The Patient Protection and Affordable Care Act of 2010 provides incentives for healthcare to be delivered by Affordable Care Organizations (ACOs). The public face of many, if not most, ACOs is likely to be the Patient Centered Medical Home (PCMHs), a business structure that evolved from Retail Medical Clinics, which made greater use of physician extenders (PAs). Accordingly, this paper examines the evolution and structure of PCMHs as well as how the PCMH is regulated. As neither legal or market regulatory mechanisms are ideal for policing business structures that employ PAs, this paper concludes that the tort reform most appropriate for PCMHs is the introduction of either no-fault or enterprise liability coverage.

Using Law to Fight a Silent Epidemic:The Role of Health Literacy in Health Care Access, Quality, & Cost
Author:
 Brietta Clark

The dominant rhetoric in the health care policy debate about cost has assumed an inherent tension between access and quality on the one hand, and cost effectiveness on the other; but an emerging discourse has challenged this narrative by presenting a more nuanced relationship between access, quality, and cost.  This is reflected in the discourse surrounding health literacy, which is viewed as an important tool for achieving all three goals.  Health literacy refers to one’s ability to obtain, understand and use health information to make appropriate health decisions.  Research shows that improving patients’ health literacy can help overcome access barriers and empower patients to be better health care partners, which should lead to better health outcomes.  Promoting health literacy can also reduce expenditures for unnecessary or inappropriate treatment.  This explains why, as a policy matter, improving health literacy is an objective that has been embraced by almost every sector of the health care system. 

As a legal matter, however, the role of health literacy in ensuring quality and access is not as prominent.  Although the health literacy movement is relatively young, it has roots in longstanding bioethical principles of patient autonomy, beneficence, and justice as well as the corresponding legal principles of informed consent, the right to quality care, and antidiscrimination.  Assumptions and concerns about health literacy seem to do important, yet subtle work in these legal doctrines — influencing conclusions about patient understanding in informed consent cases, animating decisions about patient responsibility in malpractice cases, and underlying regulatory guidance concerning the quality of language assistance services that are necessary for meaningful access to care.  Nonetheless, health literacy is not explicitly treated as a legally relevant factor in these doctrines.  Moreover, there is no coherent legal framework for incorporating health literacy research that challenges traditional assumptions about patient comprehension and decision-making, and that emphasizes the need for providers to improve communication and take affirmative steps to assess patient understanding. 

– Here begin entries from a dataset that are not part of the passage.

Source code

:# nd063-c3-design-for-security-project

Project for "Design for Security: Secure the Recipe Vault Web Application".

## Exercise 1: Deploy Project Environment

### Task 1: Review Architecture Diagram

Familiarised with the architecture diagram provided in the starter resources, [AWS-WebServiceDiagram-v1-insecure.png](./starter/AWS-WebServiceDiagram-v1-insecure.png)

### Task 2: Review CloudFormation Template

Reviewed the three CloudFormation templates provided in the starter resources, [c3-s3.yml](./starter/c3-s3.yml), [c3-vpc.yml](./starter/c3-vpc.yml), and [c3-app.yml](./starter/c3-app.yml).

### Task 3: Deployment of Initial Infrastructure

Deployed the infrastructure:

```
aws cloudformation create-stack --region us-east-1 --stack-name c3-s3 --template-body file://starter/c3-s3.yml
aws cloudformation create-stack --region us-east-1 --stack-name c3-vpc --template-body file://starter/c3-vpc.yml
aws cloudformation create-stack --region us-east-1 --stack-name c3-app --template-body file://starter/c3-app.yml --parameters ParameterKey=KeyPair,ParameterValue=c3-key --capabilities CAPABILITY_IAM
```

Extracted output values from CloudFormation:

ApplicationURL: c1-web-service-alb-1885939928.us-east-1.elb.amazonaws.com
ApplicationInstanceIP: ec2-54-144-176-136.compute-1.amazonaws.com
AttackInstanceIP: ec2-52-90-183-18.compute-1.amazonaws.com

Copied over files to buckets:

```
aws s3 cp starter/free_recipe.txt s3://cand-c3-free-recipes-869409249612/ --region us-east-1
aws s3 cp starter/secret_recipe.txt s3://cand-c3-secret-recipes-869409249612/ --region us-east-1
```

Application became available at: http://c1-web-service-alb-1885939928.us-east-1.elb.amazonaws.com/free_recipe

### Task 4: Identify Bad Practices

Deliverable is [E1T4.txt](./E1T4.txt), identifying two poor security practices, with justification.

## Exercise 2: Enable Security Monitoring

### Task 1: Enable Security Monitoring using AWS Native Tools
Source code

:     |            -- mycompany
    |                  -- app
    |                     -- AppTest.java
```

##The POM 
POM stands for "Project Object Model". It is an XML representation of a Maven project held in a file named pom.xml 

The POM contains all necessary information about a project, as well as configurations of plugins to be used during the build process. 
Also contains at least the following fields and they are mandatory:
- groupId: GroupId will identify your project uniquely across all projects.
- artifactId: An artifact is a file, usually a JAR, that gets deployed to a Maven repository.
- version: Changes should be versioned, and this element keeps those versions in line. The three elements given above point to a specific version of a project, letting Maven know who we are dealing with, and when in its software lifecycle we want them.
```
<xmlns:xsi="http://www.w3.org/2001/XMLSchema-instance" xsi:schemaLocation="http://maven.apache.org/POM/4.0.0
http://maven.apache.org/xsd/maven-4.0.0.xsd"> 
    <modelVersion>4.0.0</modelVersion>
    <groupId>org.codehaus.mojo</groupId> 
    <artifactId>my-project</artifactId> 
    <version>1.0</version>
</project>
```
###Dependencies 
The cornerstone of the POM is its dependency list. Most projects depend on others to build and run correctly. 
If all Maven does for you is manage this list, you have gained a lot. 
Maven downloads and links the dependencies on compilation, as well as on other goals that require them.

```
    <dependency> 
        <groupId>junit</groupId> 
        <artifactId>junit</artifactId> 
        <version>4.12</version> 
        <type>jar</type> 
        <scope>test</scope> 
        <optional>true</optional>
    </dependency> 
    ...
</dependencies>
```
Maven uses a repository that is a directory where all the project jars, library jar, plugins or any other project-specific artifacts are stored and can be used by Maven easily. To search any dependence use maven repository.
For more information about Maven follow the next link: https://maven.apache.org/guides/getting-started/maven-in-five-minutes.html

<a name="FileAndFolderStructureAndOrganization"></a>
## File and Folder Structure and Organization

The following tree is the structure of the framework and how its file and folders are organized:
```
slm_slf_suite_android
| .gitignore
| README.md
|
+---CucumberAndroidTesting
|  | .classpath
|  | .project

The absence of a clear and robust consideration of health literacy in these doctrines undermines core access and quality aims, and it means that such laws are of limited efficacy in promoting health literacy.  Returning to the theme that the health literacy problem reflects a complementary view of access, quality and cost, it is likely that the cost implications of this problem (and not concerns about quality and access) will motivate the kind of health literacy reform that may ultimately strengthen existing quality and access standards.  One recent example of this can be seen in reforms linked to government, insurer and provider attempts to reduce costly medication errors.